Last year, I discovered the best New England Clam Chowder in Manhattan–which sounds like a bit of an oxymoron!–is from the Pearl Oyster Bar, who makes their chowder with double-cured bacon for an extra smoky flavor. The soup is prepared when it’s ordered, so you get a fresh bowl every time–not something that’s been sitting in the soup tureen all day, waiting for you to order it. Intrepid amateur cooks can try out the recipe for themselves, as it’s found in owner Rebecca Charles’ memoir and cookbook, Lobster Rolls and Blueberry Pie. This recipe calls for all fresh ingredients, including live clams fresh from the dock. No chopped clams in a can here!
8 lbs Clams
1/4 lb Double-smoked bacon, diced
1 tsp Cooking oil
1 Large onion, chopped
2 Large white potatoes
1 cup Clam juice
3 cups Heavy cream
Kosher salt and pepper
Ideally you should steam the clams yourself and not buy them in a can. To steam the clams, put them in a pot with a tight-fitting lid with a couple of cups of water. The process takes 3 to 5 minutes. As soon as the shell is open, it’s done. Reserve the broth.
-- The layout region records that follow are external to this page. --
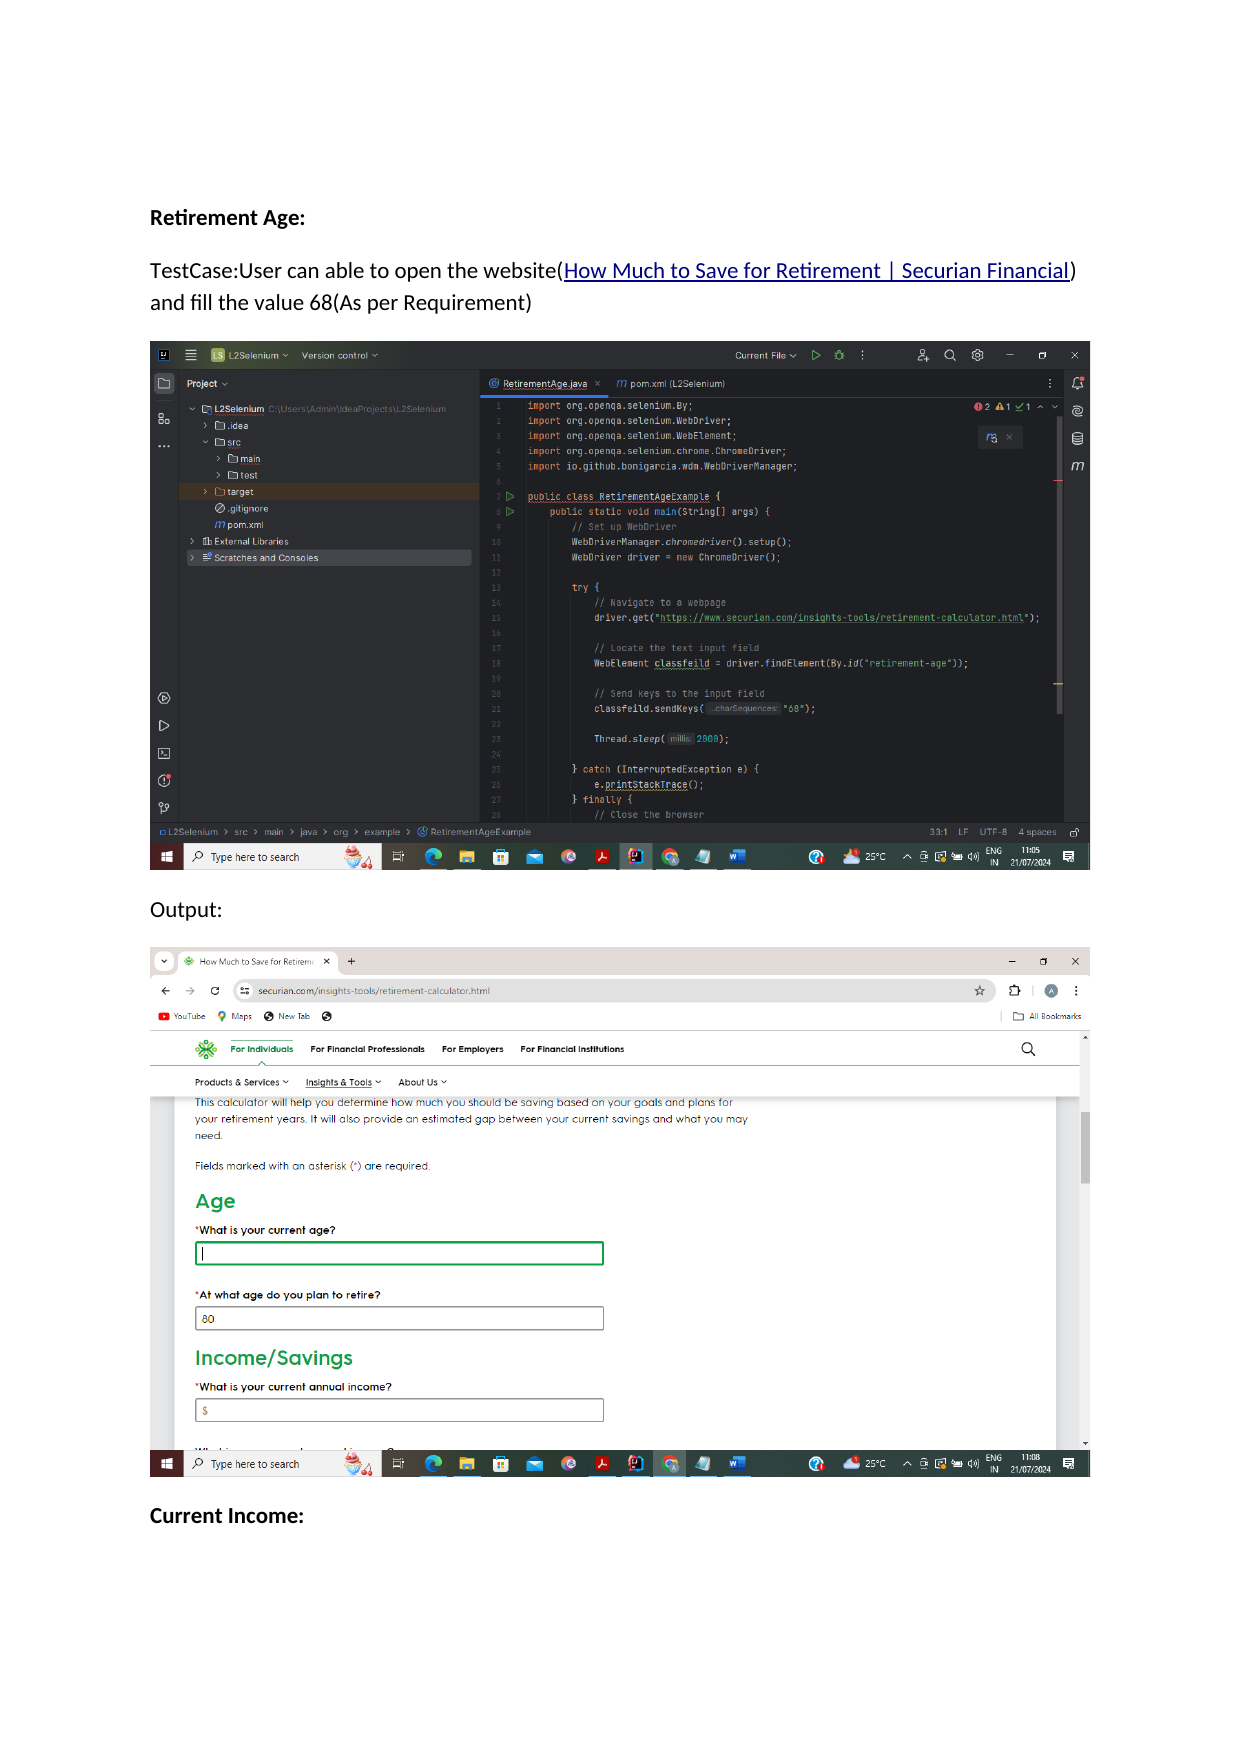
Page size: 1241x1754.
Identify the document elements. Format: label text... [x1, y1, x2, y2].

text Retirement Age: [150, 203, 1090, 231]
text TestCase:User can able to open the website(How Much to Save for Retirement | Securian Financial) and fill the value 68(As per Requirement) [150, 256, 1090, 316]
text Output: [150, 895, 1090, 923]
text Current Income: [150, 1502, 1090, 1529]
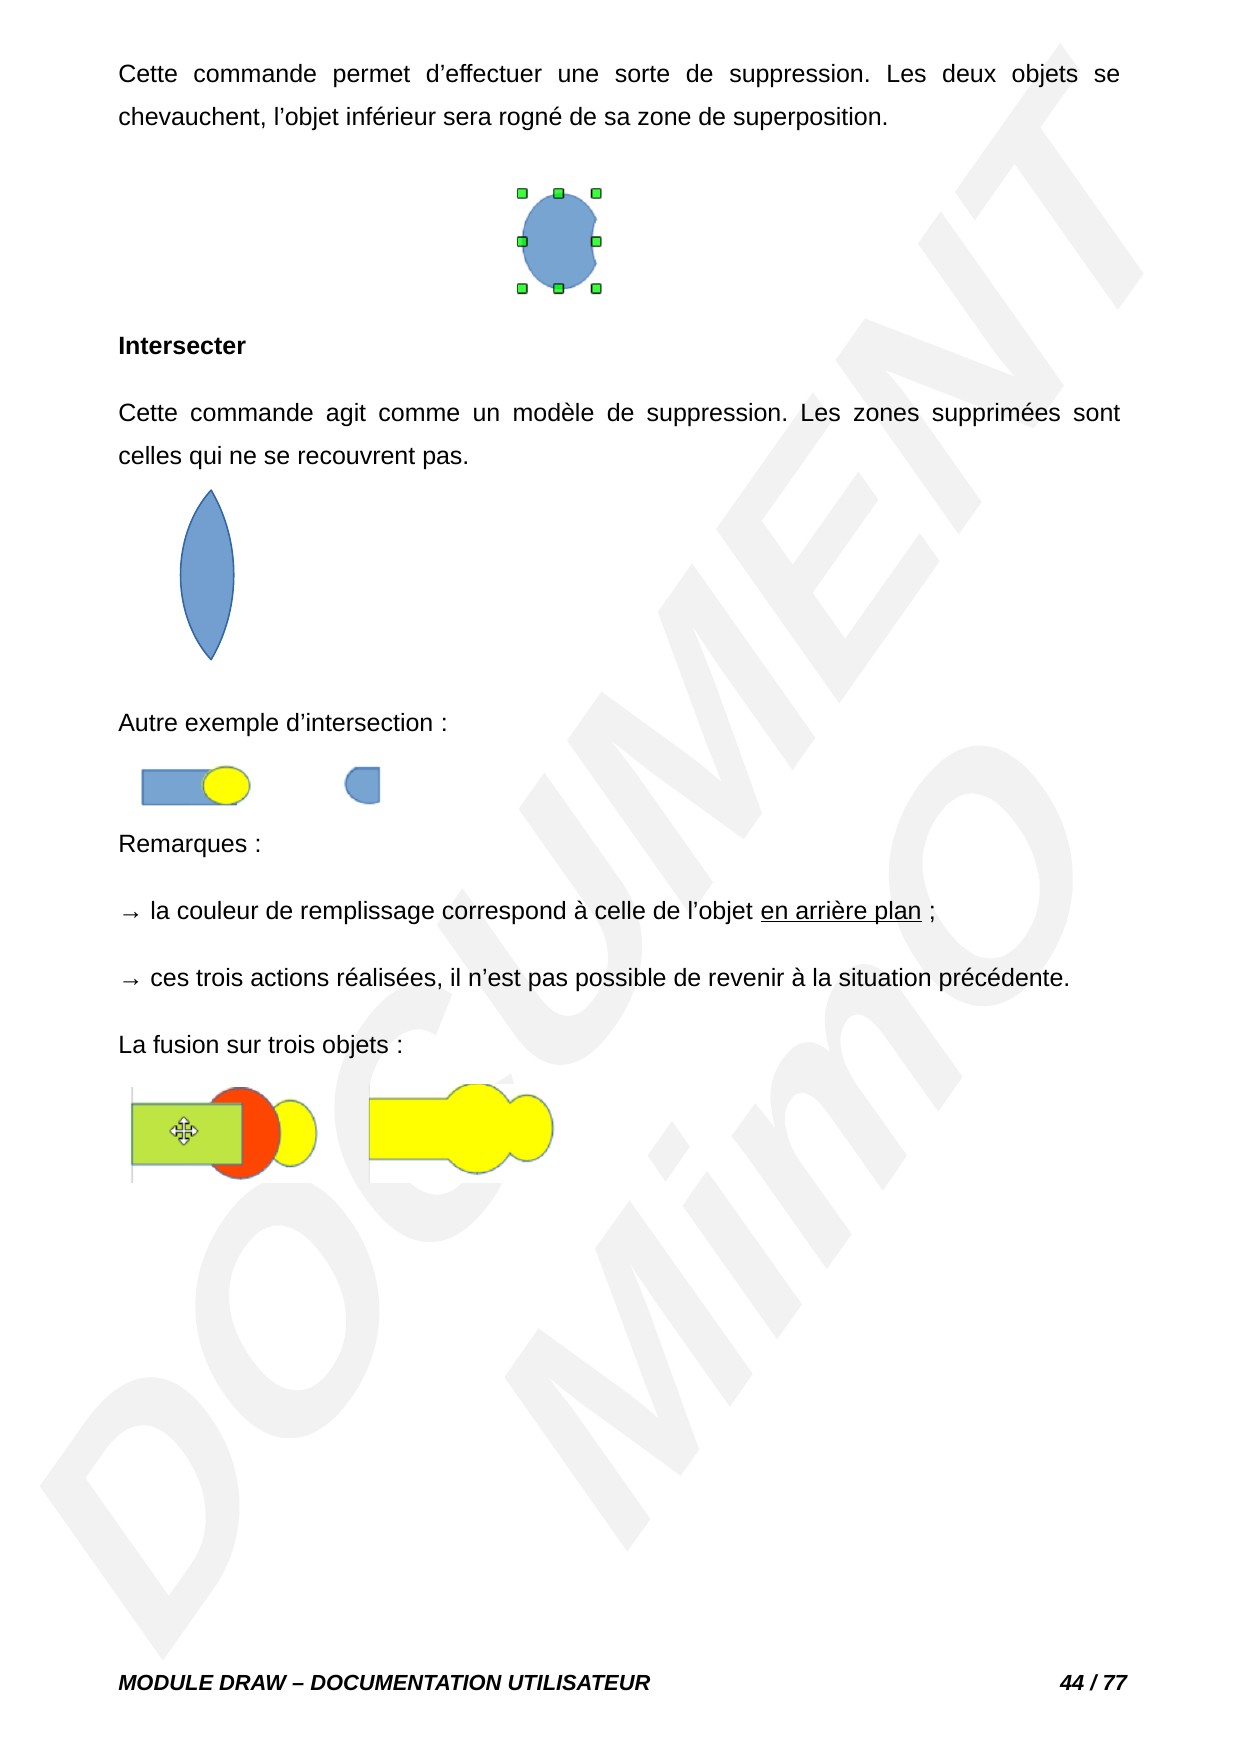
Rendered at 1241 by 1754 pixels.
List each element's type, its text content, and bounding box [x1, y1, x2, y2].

text Remarques : [118, 775, 1122, 858]
picture [130, 1087, 330, 1183]
text Cette commande agit comme un modèle de suppression. Les zones supprimées sont celles qui ne se recouvrent pas. [118, 398, 1122, 470]
picture [127, 755, 288, 815]
picture [467, 163, 673, 317]
picture [368, 1084, 569, 1183]
text La fusion sur trois objets : [118, 1029, 1122, 1058]
text Autre exemple d’intersection : [118, 708, 1122, 737]
text → ces trois actions réalisées, il n’est pas possible de revenir à la situation précédente. [118, 963, 1122, 992]
text → la couleur de remplissage correspond à celle de l’objet en arrière plan ; [118, 896, 1122, 925]
text Cette commande permet d’effectuer une sorte de suppression. Les deux objets se chevauchent, l’objet inférieur sera rogné de sa zone de superposition. [118, 59, 1122, 131]
picture [335, 763, 395, 810]
text Intersecter [118, 169, 1122, 360]
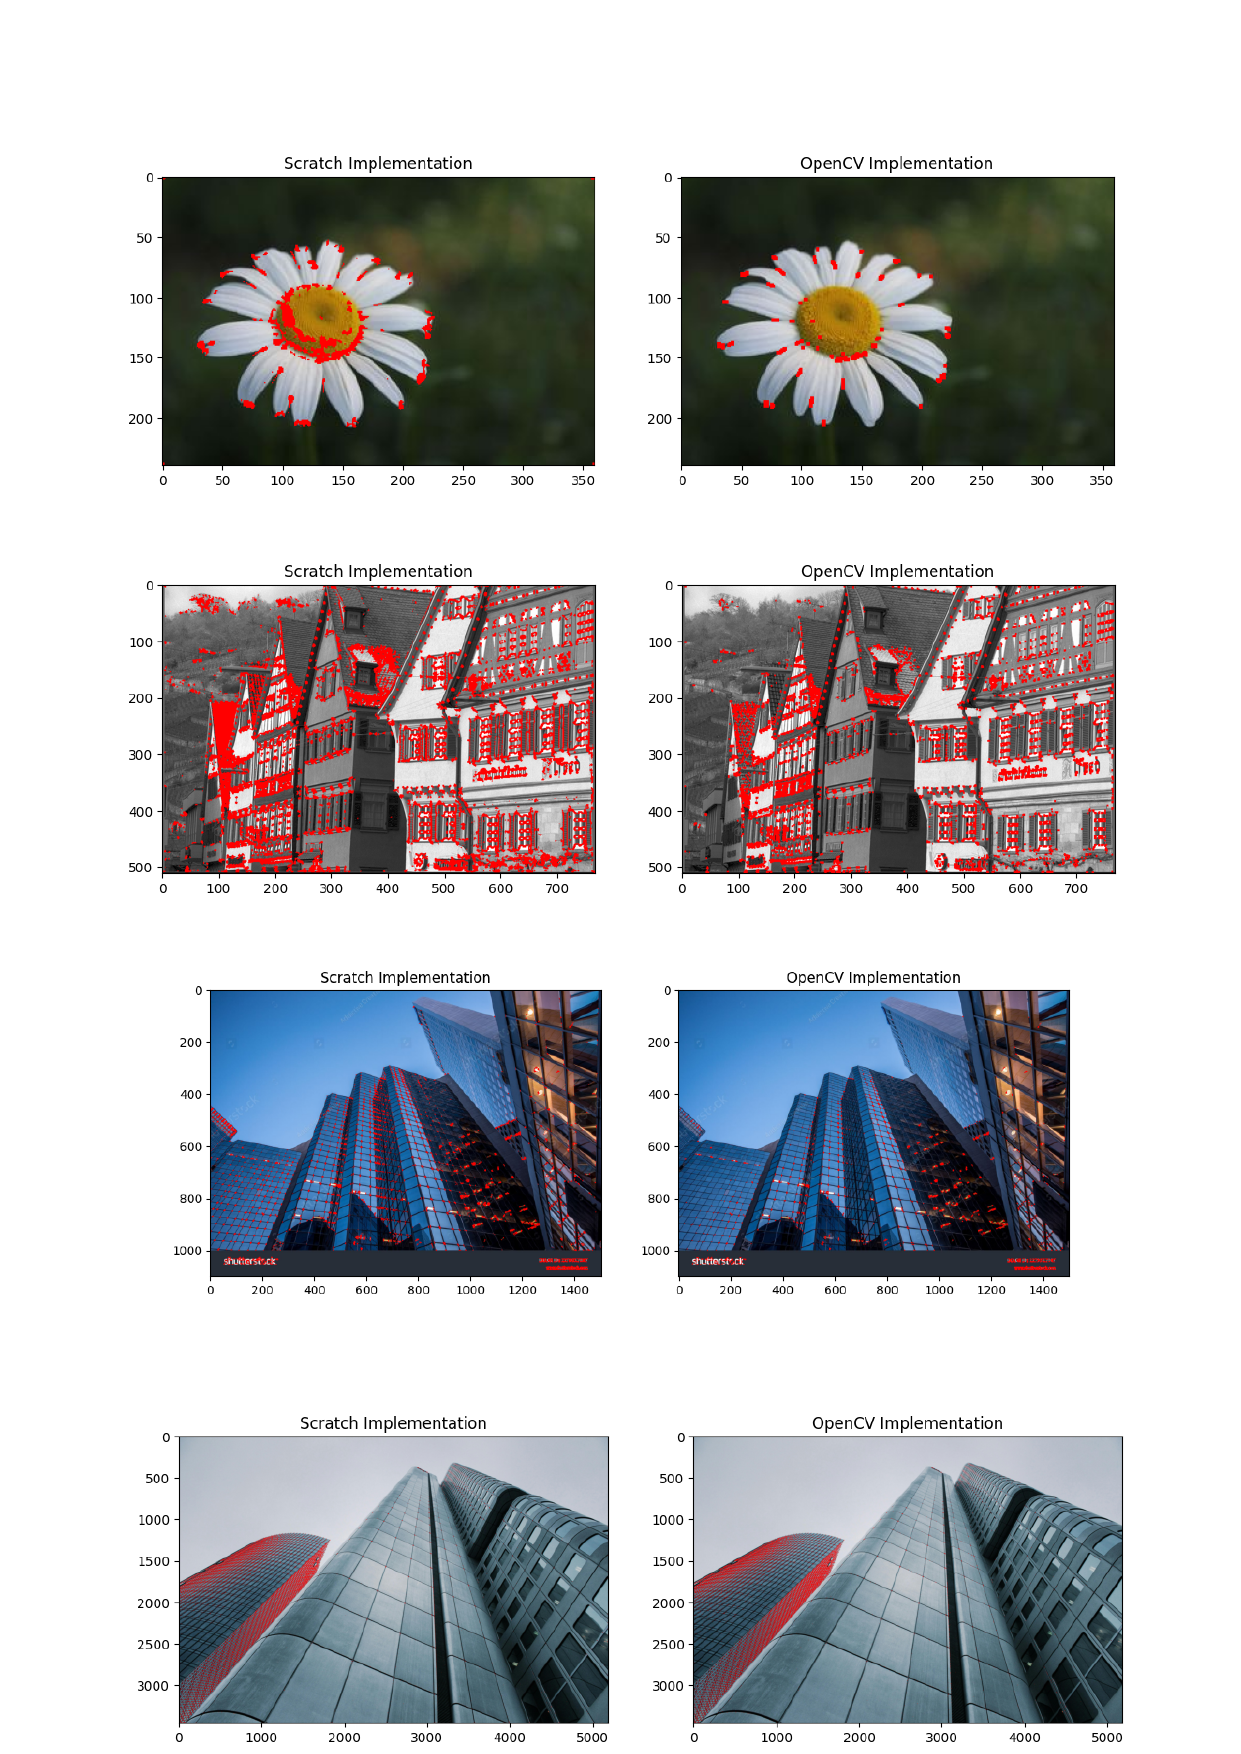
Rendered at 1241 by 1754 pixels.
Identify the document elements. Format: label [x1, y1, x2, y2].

picture [127, 1406, 1132, 1754]
picture [118, 554, 1123, 905]
picture [163, 962, 1077, 1305]
picture [118, 146, 1123, 497]
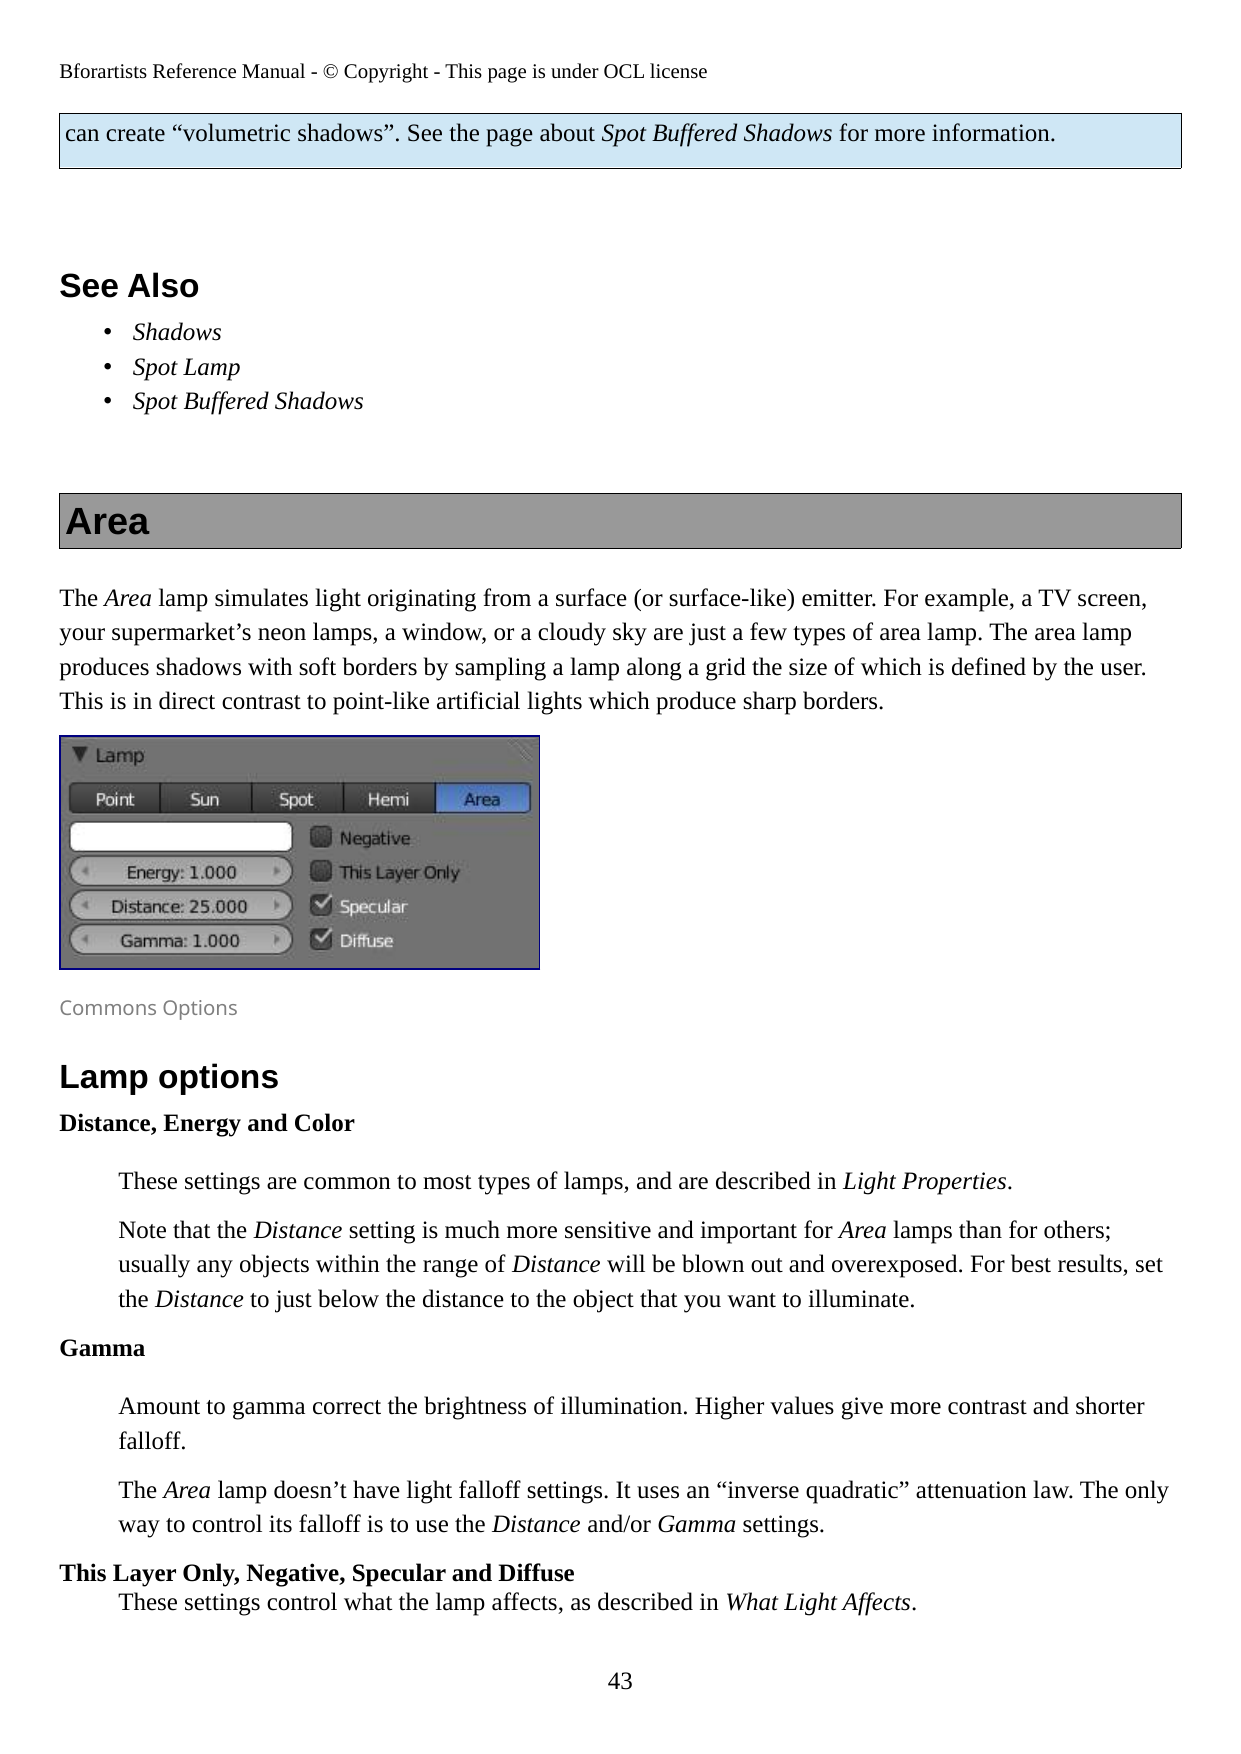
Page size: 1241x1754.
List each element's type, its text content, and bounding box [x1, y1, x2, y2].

text Note that the Distance setting is much more sensitive and important for Area lamps than for others; usually any objects within the range of Distance will be blown out and overexposed. For best results, set the Distance to just below the distance to the object that you want to illuminate. [118, 1215, 1181, 1313]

To make the chowder in a 4 to 6 quart saucepot, render the bacon in the oil over medium heat. Add the onion and saute until it is translucent, about 5 to 8 minutes. Add the potatoes, stirring occasionally, and saute for 3 minutes. Stir in the clam broth, reduce the heat to low and simmer for 25 minutes. Stir in the cream and simmer for another 25 minutes until the potatoes are tender. Add the clams and simmer for 5 more minutes. Add salt and pepper to taste. Ladle the chowder into bowls and sprinkle with the chopped chives and serve with oyster crackers.